The great Passover strike of '77

February 26, 2006
 By Barry Lewis
 Times Herald-Record
 'My family used to go there."

"I worked up there."

"We spent every summer there."

I hear that all the time. Right after I tell someone I live in Sullivan County.

It doesn't matter - big-time politicians, hot-shot developers or the person I just happened to bump into while touring another state. They all wear the memory like a badge of honor.

As if they'd passed some initiation where they had to show off the secret handshake.

Yeah, they've been to the Catskills.

Then they smile. And you can practically see the projector rolling in their minds, flashing home movies of those summer trips when they left Jersey and the City and took the Quickway up to the Mountains, stopping for a midway bathroom break at the always-open Red Apple Rest.

It might have been a one-time weekend getaway. The same few days at the end of July. A whole summer at the bungalow colony.

Doesn't matter.

They were here.

And they can't wait to tell me about their time spent in what was affectionately known as the Borscht Belt. To share a moment that is as much a part of their life as the day they got married or the birth of their child.

And they wonder.

Whatever happened to those waiters and busboys?
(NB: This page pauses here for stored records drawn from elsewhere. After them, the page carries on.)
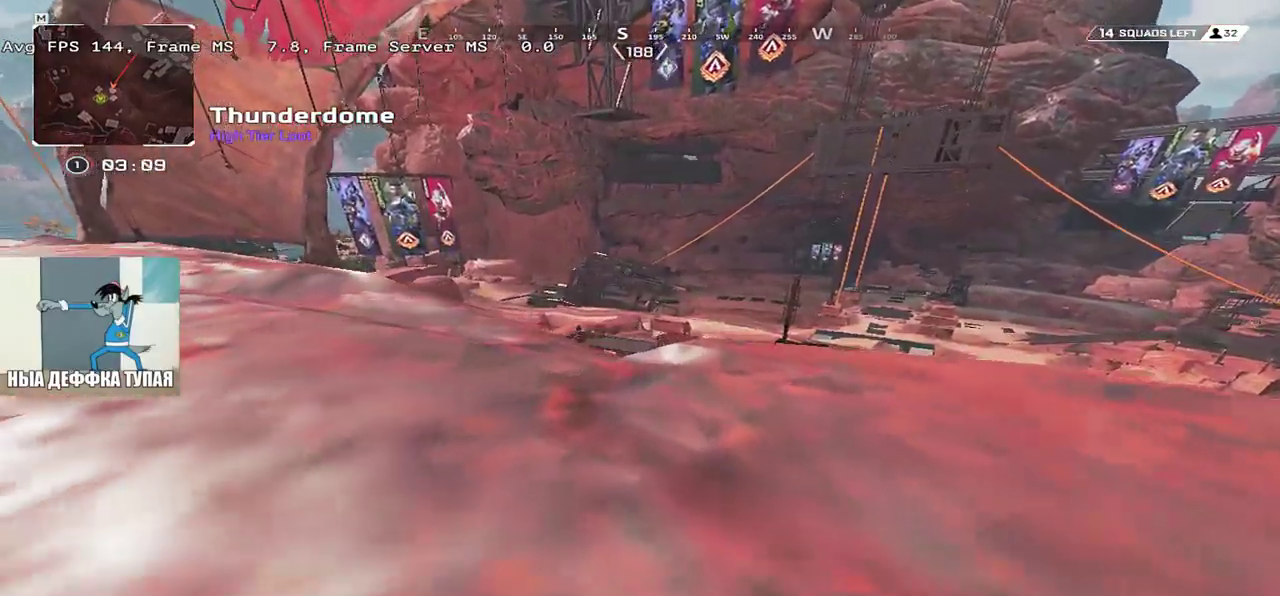
{"keys": ["w"], "mouse": [], "events": [[383, "3", "down"], [450, "3", "up"]]}
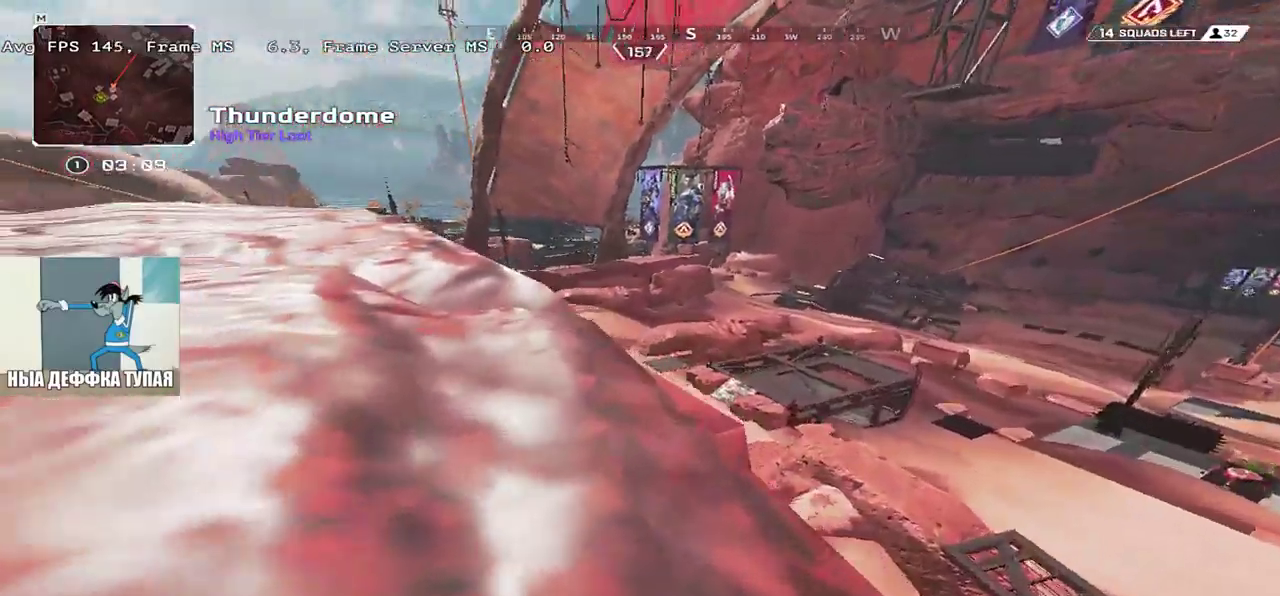
{"keys": ["ctrl", "e", "w"], "mouse": [], "events": [[183, "ctrl", "down"], [483, "e", "down"]]}
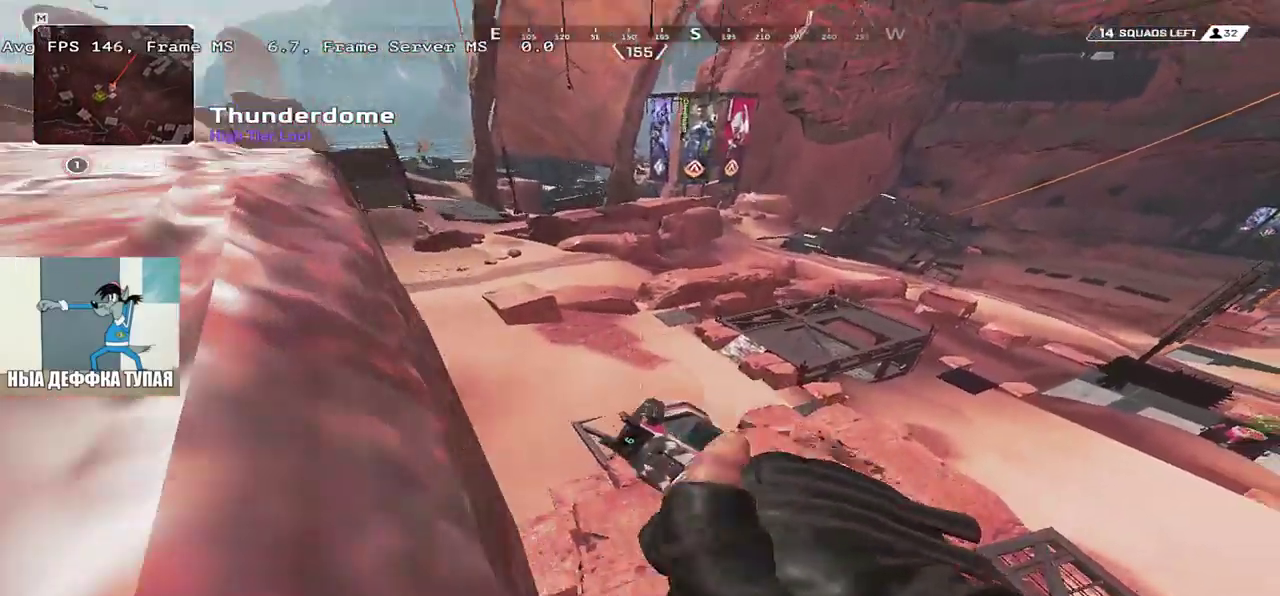
{"keys": ["s"], "mouse": [], "events": [[17, "ctrl", "up"], [33, "w", "up"], [267, "s", "down"], [283, "e", "up"], [400, "3", "down"], [483, "3", "up"]]}
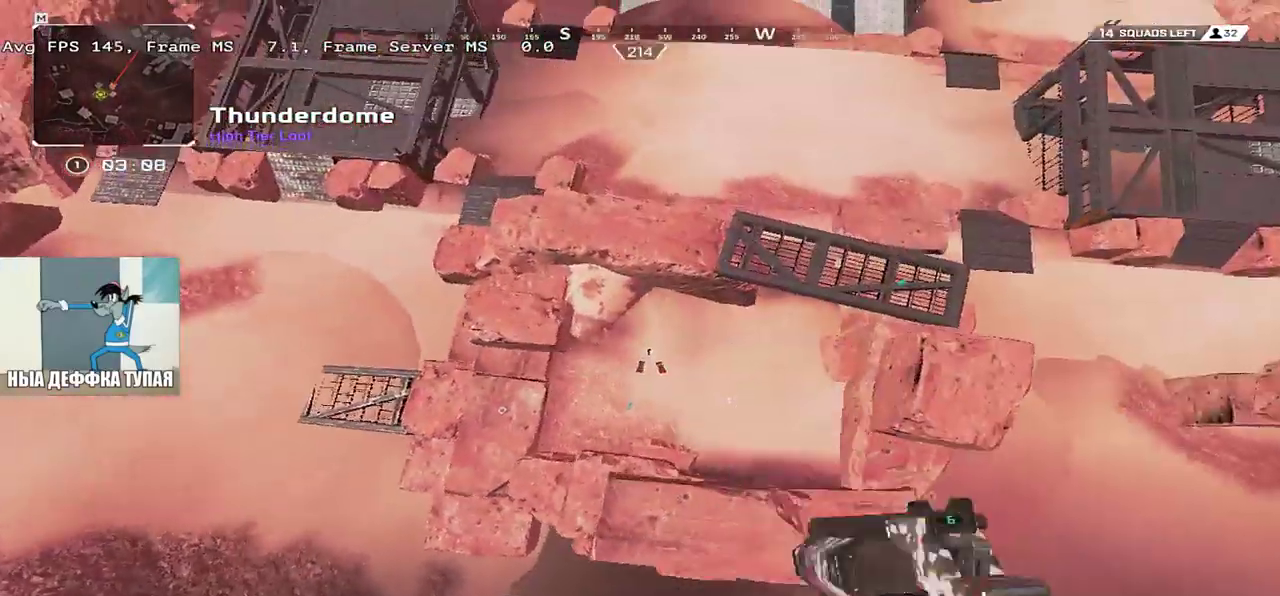
{"keys": ["s"], "mouse": [], "events": [[150, "e", "down"], [333, "e", "up"]]}
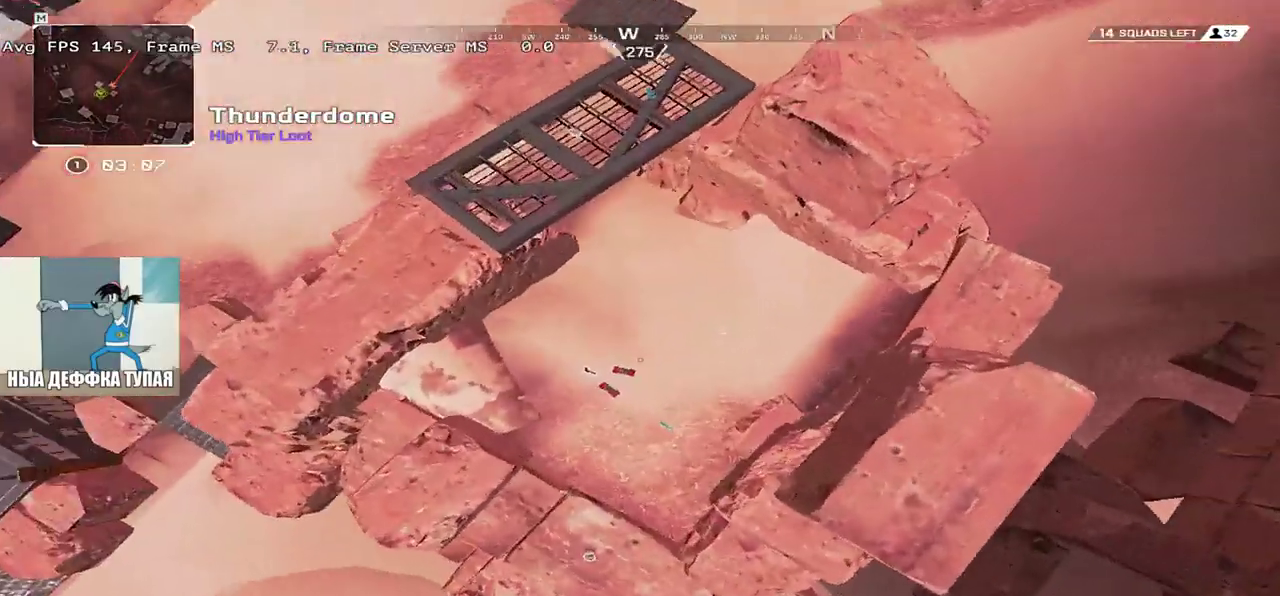
{"keys": ["e"], "mouse": [], "events": [[400, "s", "up"], [417, "e", "down"]]}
To the kid they bunked with for two straight summers? To the girl they played spin-the-bottle with behind the casino? To the family who was in the next bungalow year after year?

It was their life, and it's forever part of their history.

It's what makes this place so special. It connects with generations who saw the Catskills as their only affordable escape from the sweltering summer sun that would lay claim to tar beach. A place where you could feel a cool breeze in August, which, for apartment dwellers, was like finding a pool in the desert.

You couldn't drive a quarter of a mile without coming across another hotel.

Another bungalow colony. Another sleep-away camp.

I, too, was a summer-in-Sullivan child, a lucky kid who for two months left Brooklyn with his family for the shores of Loch Sheldrake and, later, Swan Lake.

The history I long to share with future generations isn't just about the mahjong games by the outdoor pool, bingo in the lobby or color war at camp.

It's a story that in the annals of time will forever be known as the great Shady Nook Passover strike of 1977, when the daring dining-room staff of this classic old-time Catskill resort threatened not to serve another bowl of borscht unless there was heat in the staff quarters.

Having already spent one frigid sleepless-in-Sheldrake night wearing my parka and every other piece of clothing I'd brought from home, I was quick to join my brethren busboys in our labor dispute.

After all, we're talking early April in Sullivan County.

There was snow on the ground.

A bunch of city kids. What did we know about snow in April?

We even had snow in our staff quarters. That turned out to be a mixed blessing, in that it was so cold even the mice and roaches wouldn't stay with us.

At stake: the real possibility of hundreds of aging hotel guests being locked away for 10 days without brisket, without Sanka and without stewed prunes.

Could these waiters and busboys, nothing more than high school kids and college freshmen, walk away from the potential hundreds of dollars in Passover tips and give up sure summer jobs?

And walk where?

You can't just hail a cab or take the D train back to Brooklyn.

On the flip side, how long could hotel management keep telling guests they'll open the dining room as soon as the floor dries?

On the second night we took our sit-in to the lobby and slept under the fake palm trees.

One of my guests, an early riser, saw me sleeping on the couch and started to shake me.

Did he ask why I was sleeping in the hotel lobby?

Did he ask if I was all right?

If you worked the mountains, you knew what he asked.

"Could you bring me some buttermilk? And a few prunes."

Eventually, we all got moved to guest rooms with heat, hotel owner Jack Barron got his dining room staff back, and all the guests got enough food in their system to last another year.

I got my tip money.

And a dozen white shirts that I no longer could wear because they all had red borscht stains on the right shoulder. From the trays.

I also got my first glimpse of my future wife and stories that I've cherished for nearly 30 years.

And that was after just 10 days in the Catskills.